> [What to produce]
Within the records, which lines hold the string "used"? Report each one by copying it.

> [Input for this task]
──────────────────────────────

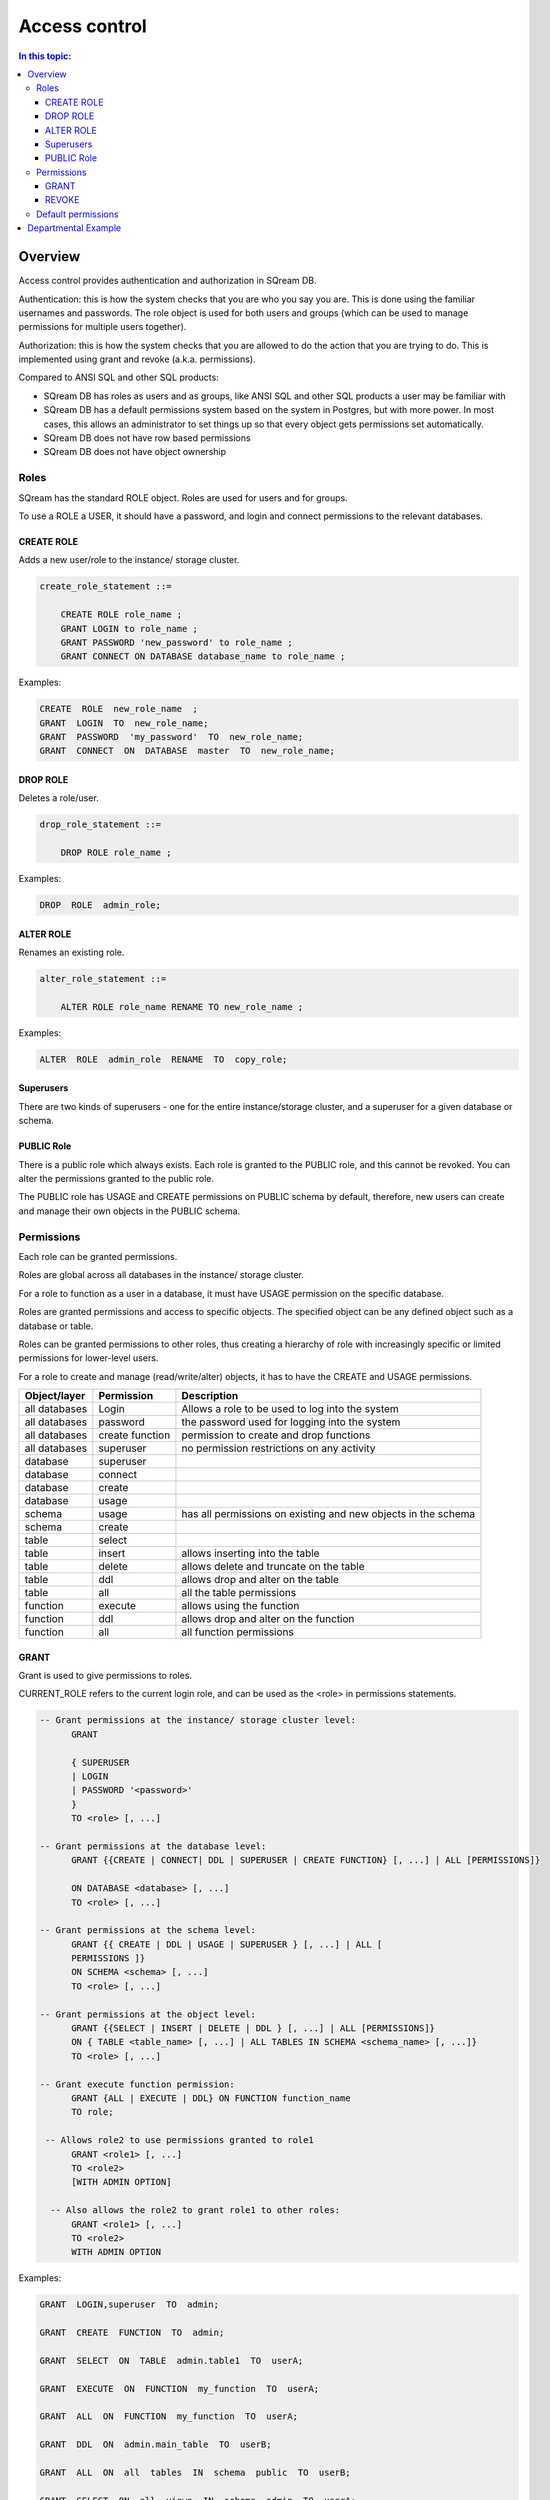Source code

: .. _access_control:

**************
Access control
**************

.. contents:: In this topic:
   :local:

Overview
=========


Access control provides authentication and authorization in SQream DB.

Authentication: this is how the system checks that you are who you say you are. This is done using the familiar usernames and passwords. The role object is used for both users and groups (which can be used to manage permissions for multiple users together).

Authorization: this is how the system checks that you are allowed to do the action that you are trying to do. This is implemented using grant and revoke (a.k.a. permissions).

Compared to ANSI SQL and other SQL products:

* SQream DB has roles as users and as groups, like ANSI SQL and other SQL products a user may be familiar with

* SQream DB has a default permissions system based on the system in Postgres, but with more power.
  In most cases, this allows an administrator to set things up so that every object gets permissions set automatically.

* SQream DB does not have row based permissions

* SQream DB does not have object ownership


Roles
-----

SQream has the standard ROLE object. Roles are used for users and for groups.

To use a ROLE a USER, it should have a password, and login and connect permissions to the relevant databases.

CREATE ROLE
^^^^^^^^^^^

Adds a new user/role to the instance/ storage cluster.

.. code-block:: postgres
                
  create_role_statement ::=

      CREATE ROLE role_name ;
      GRANT LOGIN to role_name ;
      GRANT PASSWORD 'new_password' to role_name ;
      GRANT CONNECT ON DATABASE database_name to role_name ;

Examples:

.. code-block:: postgres

  CREATE  ROLE  new_role_name  ;  
  GRANT  LOGIN  TO  new_role_name;  
  GRANT  PASSWORD  'my_password'  TO  new_role_name;  
  GRANT  CONNECT  ON  DATABASE  master  TO  new_role_name;

DROP ROLE
^^^^^^^^^

Deletes a role/user.

.. code-block:: postgres

  drop_role_statement ::=

      DROP ROLE role_name ;

Examples:

.. code-block:: postgres

  DROP  ROLE  admin_role;

ALTER ROLE
^^^^^^^^^^

Renames an existing role.

.. code-block:: postgres

  alter_role_statement ::=

      ALTER ROLE role_name RENAME TO new_role_name ;

Examples:

.. code-block:: postgres

  ALTER  ROLE  admin_role  RENAME  TO  copy_role;

Superusers
^^^^^^^^^^

There are two kinds of superusers - one for the entire instance/storage cluster, and a superuser for a given database or schema.

PUBLIC Role
^^^^^^^^^^^

There is a public role which always exists. Each role is granted to the PUBLIC role, and this cannot be revoked. You can alter the permissions granted to the public role.

The PUBLIC role has USAGE and CREATE permissions on PUBLIC schema by default, therefore, new users can create and manage their own objects in the PUBLIC schema.


Permissions
-----------

Each role can be granted permissions.

Roles are global across all databases in the instance/ storage cluster.

For a role to function as a user in a database, it must have USAGE permission on the specific database.

Roles are granted permissions and access to specific objects. The specified object can be any defined object such as a database or table.
    
Roles can be granted permissions to other roles, thus creating a hierarchy of role with increasingly specific or limited permissions for lower-level users.

For a role to create and manage (read/write/alter) objects, it has to have the CREATE and USAGE permissions.

.. list-table:: 
   :widths: auto
   :header-rows: 1

   * - Object/layer
     - Permission
     - Description

   * - all databases
     - Login
     - Allows a role to be used to log into the system

   * - all databases
     - password
     - the password used for logging into the system

   * - all databases
     - create function
     - permission to create and drop functions

   * - all databases
     - superuser
     - no permission restrictions on any activity

       
   * - database
     - superuser
     -

   * - database
     - connect
     -

   * - database
     - create
     -

   * - database
     - usage 
     -

   * - schema
     - usage
     - has all permissions on existing and new objects in the schema

   * - schema
     - create
     -

   * - table
     - select
     -

   * - table
     - insert
     - allows inserting into the table

   * - table
     - delete
     - allows delete and truncate on the table

   * - table
     - ddl
     - allows drop and alter on the table

   * - table
     - all
     - all the table permissions

   * - function
     - execute
     - allows using the function

   * - function
     - ddl
     - allows drop and alter on the function

   * - function
     - all
     - all function permissions

GRANT
^^^^^

Grant is used to give permissions to roles.

CURRENT_ROLE refers to the current login role, and can be used as the <role> in permissions statements.

.. code-block:: postgres

  -- Grant permissions at the instance/ storage cluster level:
  	GRANT 
  
  	{ SUPERUSER
  	| LOGIN 
  	| PASSWORD '<password>' 
  	} 
  	TO <role> [, ...] 
  
  -- Grant permissions at the database level:
        GRANT {{CREATE | CONNECT| DDL | SUPERUSER | CREATE FUNCTION} [, ...] | ALL [PERMISSIONS]}
  
  	ON DATABASE <database> [, ...]
  	TO <role> [, ...] 
  
  -- Grant permissions at the schema level: 
  	GRANT {{ CREATE | DDL | USAGE | SUPERUSER } [, ...] | ALL [ 
  	PERMISSIONS ]} 
  	ON SCHEMA <schema> [, ...] 
  	TO <role> [, ...] 
  					
  -- Grant permissions at the object level: 
  	GRANT {{SELECT | INSERT | DELETE | DDL } [, ...] | ALL [PERMISSIONS]} 
  	ON { TABLE <table_name> [, ...] | ALL TABLES IN SCHEMA <schema_name> [, ...]} 
  	TO <role> [, ...]
  					
  -- Grant execute function permission: 
  	GRANT {ALL | EXECUTE | DDL} ON FUNCTION function_name 
  	TO role; 
  					
   -- Allows role2 to use permissions granted to role1
  	GRANT <role1> [, ...] 
  	TO <role2> 
  	[WITH ADMIN OPTION]

    -- Also allows the role2 to grant role1 to other roles:
  	GRANT <role1> [, ...] 
  	TO <role2> 
  	WITH ADMIN OPTION
  
Examples:

.. code-block:: postgres

  GRANT  LOGIN,superuser  TO  admin;
  
  GRANT  CREATE  FUNCTION  TO  admin;
  
  GRANT  SELECT  ON  TABLE  admin.table1  TO  userA;
  
  GRANT  EXECUTE  ON  FUNCTION  my_function  TO  userA;
  
  GRANT  ALL  ON  FUNCTION  my_function  TO  userA;
  
  GRANT  DDL  ON  admin.main_table  TO  userB;
  
  GRANT  ALL  ON  all  tables  IN  schema  public  TO  userB;
  
  GRANT  SELECT  ON  all  views  IN  schema  admin  TO  userA;
  
  GRANT  admin  TO  userC;
  
  GRANT  superuser  ON  schema  demo  TO  userA
  
  GRANT  admin_role  TO  userB;
 
REVOKE
^^^^^^

Removes permissions from one or more roles.

.. code-block:: postgres

  -- Revoke permissions at the instance/ storage cluster level:
  	REVOKE
  	{ SUPERUSER
  	| LOGIN
  	| PASSWORD
  	}
  	FROM <role> [, ...]
  				
  -- Revoke permissions at the database level:
  	REVOKE {{CREATE | CONNECT | DDL | SUPERUSER | CREATE FUNCTION}[, ...] |ALL [PERMISSIONS]}
  	ON DATABASE <database> [, ...]
  	FROM <role> [, ...]
  
  -- Revoke permissions at the schema level:
  	REVOKE { { CREATE | DDL | USAGE | SUPERUSER } [, ...] | ALL [PERMISSIONS]}
  	ON SCHEMA <schema> [, ...]
  	FROM <role> [, ...]
  				
  -- Revoke permissions at the object level:
  	REVOKE { { SELECT | INSERT | DELETE | DDL } [, ...] | ALL }
  	ON { [ TABLE ] <table_name> [, ...] | ALL TABLES IN SCHEMA
  
         <schema_name> [, ...] }
  	FROM <role> [, ...]
  				
  -- Removes access to permissions in role1 by role 2
  	REVOKE <role1> [, ...] FROM <role2> [, ...] WITH ADMIN OPTION

  -- Removes permissions to grant role1 to additional roles from role2
  	REVOKE <role1> [, ...] FROM <role2> [, ...] WITH ADMIN OPTION

        
Examples:

.. code-block:: postgres

  REVOKE  superuser  on  schema  demo  from  userA;
  
  REVOKE  delete  on  admin.table1  from  userB;
  
  REVOKE  login  from  role_test;
  
  REVOKE  CREATE  FUNCTION  FROM  admin;
  
Default permissions
-------------------

The default permissions system can be used to automatically grant
permissions to newly created objects. See the departmental example
below for how it can be used.

A default permissions rule looks for a schema being created, or a
table (possibly by schema), and is table to grant any permission to
that object to any role. This happens when the create table or create
schema statement is run.

.. code-block:: postgres


  alter_default_permissions_statement ::=
        ALTER DEFAULT PERMISSIONS FOR target_role_name
        [IN schema_name, ...]
        FOR { TABLES | SCHEMAS }
        { grant_clause | DROP grant_clause}
        TO ROLE { role_name | public };
  
  grant_clause ::=
     GRANT
        { CREATE FUNCTION
        | SUPERUSER
        | CONNECT
        | CREATE
        | USAGE
        | SELECT
        | INSERT
        | DELETE
        | DDL
        | EXECUTE
        | ALL
        }
  

Departmental Example
====================

This is an example of how to manage permissions in a database shared by multiple departments, where each department has different roles for the tables by schema. It shows how to set the permissions up for existing objects and how to set up default permissions rules to cover newly created objects.

.. todo: what are the activities that only a superuser can do

Here are the roles that can be assigned per department/schema:

* superuser - sets up the system and permissions
* security officer – change group membership
* database architect – create/modify table structure DDL
* updater - modify tables data (DML)
* reader - read data, execute functions, use views, etc.
* function author - create functions

The example assumes the following:

    database is my_database
    schema is my_schema

The superuser connects to any database.

Create the role r_security_officer and give it the ability to login and use database MYDB.

CREATE ROLE r_security_officer;

GRANT LOGIN to r_security_officer;

GRANT PASSWORD 'pass' to r_security_officer;

GRANT CONNECT ON DATABASE mydb to r_security_officer;

    Create the role r_database_architect and give it the needed permissions in schema dwh_schema:

Permissions: USAGE, CREATE and DDL

CREATE ROLE r_database_architect;

GRANT connect ON DATABASE mydb TO r_database_architect;

GRANT usage,create,ddl ON SCHEMA dwh_schema TO r_database_architect;

    Create the role r_updater and give it the needed permissions in schema dwh_schema on tables created by the r_database_architect  role group:

Permissions:SELECT/INSERT/DELETE on ALL tables

Run ALTER DEFAULT PERMISSION so that the permission will be granted for new tables in that schema as well.

CREATE ROLE r_updater;

GRANT connect ON DATABASE mydb TO r_updater;

GRANT usage ON SCHEMA dwh_schema TO r_updater;

GRANT SELECT,INSERT,DELETE ON ALL TABLES IN SCHEMA dwh_schema TO r_updater;

ALTER DEFAULT PERMISSIONS FOR r_database_architect IN dwh_schema FOR TABLES GRANT SELECT,INSERT,DELETE TO r_updater;

    Create the role r_udf_author and give it the needed permissions.

Permissions:

    SELECT on all the tables in schema dwh_schema
    CREATE FUNCTIONS (UDF)

Run ALTER DEFAULT PERMISSION so that the permission will be granted for new tables in that schema as well. 

CREATE ROLE r_udf_author;

GRANT connect ON DATABASE mydb TO r_udf_author;

GRANT usage ON SCHEMA dwh_schema TO r_udf_author;

GRANT CREATE FUNCTION ON DATABASE mydb TO r_udf_author;

GRANT SELECT ON ALL TABLES IN SCHEMA dwh_schema TO r_udf_author;

ALTER DEFAULT PERMISSIONS FOR r_database_architect IN dwh_schema FOR TABLES GRANT SELECT TO r_udf_author;

    Create the role r_reader and give it the needed permissions in schema dwh_schema on tables created by the r_database_architect  role group:

Permissions:

    SELECT on all the tables in schema dwh_schema
    EXECUTE ALL FUNCTIONS (UDFs)

Run ALTER DEFAULT PERMISSION so that the permission will be granted for new tables in that schema as well. 

CREATE ROLE r_reader;

GRANT connect ON DATABASE mydb TO r_reader;

GRANT usage ON SCHEMA dwh_schema TO r_reader;

GRANT SELECT ON ALL TABLES IN SCHEMA dwh_schema TO r_reader;

ALTER DEFAULT PERMISSIONS FOR r_database_architect IN dwh_schema FOR TABLES GRANT SELECT TO r_reader;

GRANT EXECUTE ON ALL FUNCTIONS TO r_reader;

GRANT EXECUTE FUCTION affects only existing functions.

    Give the role r_security_officer the ability to grant all the new roles to others:

GRANT r_database_architect TO r_security_officer WITH ADMIN OPTION;

GRANT r_updater TO r_security_officer WITH ADMIN OPTION;

GRANT r_reader TO r_security_officer WITH ADMIN OPTION;

GRANT r_udf_author TO r_security_officer WITH ADMIN OPTION;

At this point, the security officer (who is not a superuser) can grant any of the roles they were defined as admin of to any new users created by the superuser (role with login/password).
As a superuser:

    Create the roles user1, user2, user3 etc.

CREATE ROLE user1;

GRANT LOGIN to user1;

GRANT PASSWORD 'pass1' to user1;

CREATE ROLE user2;

GRANT LOGIN to user2;

GRANT PASSWORD 'pass2' to user2;

CREATE ROLE user3;

GRANT LOGIN to user3;

GRANT PASSWORD 'pass3' to user3;

CREATE ROLE user4;

GRANT LOGIN to user4;

GRANT PASSWORD 'pass4' to user4;
As the security officer:

GRANT r_database_architect TO user1;

GRANT r_reader TO user2;

GRANT r_udf_author TO user3;

GRANT r_updater TO user4;

Note that the ‘with admin option’ can be used in hierarchy. For example, if each department wishes to have its own dept_admin role, the superuser can create this role and grant it the required permissions with admin option so they can then assign the roles to users in their department.

Hierarchy example:

    As superuser:

CREATE ROLE dept1_admin;

GRANT LOGIN TO dept1_admin;

GRANT PASSWORD 'password' TO dept1_admin;

GRANT CONNECT ON DATABASE mydb TO dept1_admin;

    As the security officer or superuser:

GRANT r_reader TO dept1_admin WITH ADMIN OPTION;

    As the dept1_admin:

GRANT r_reader TO user2;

──────────────────────────────

> [Your solution]
Authentication: this is how the system checks that you are who you say you are. This is done using the familiar usernames and passwords. The role object is used for both users and groups (which can be used to manage permissions for multiple users together).
SQream has the standard ROLE object. Roles are used for users and for groups.
     - Allows a role to be used to log into the system
     - the password used for logging into the system
Grant is used to give permissions to roles.
CURRENT_ROLE refers to the current login role, and can be used as the <role> in permissions statements.
The default permissions system can be used to automatically grant
below for how it can be used.
Note that the ‘with admin option’ can be used in hierarchy. For example, if each department wishes to have its own dept_admin role, the superuser can create this role and grant it the required permissions with admin option so they can then assign the roles to users in their department.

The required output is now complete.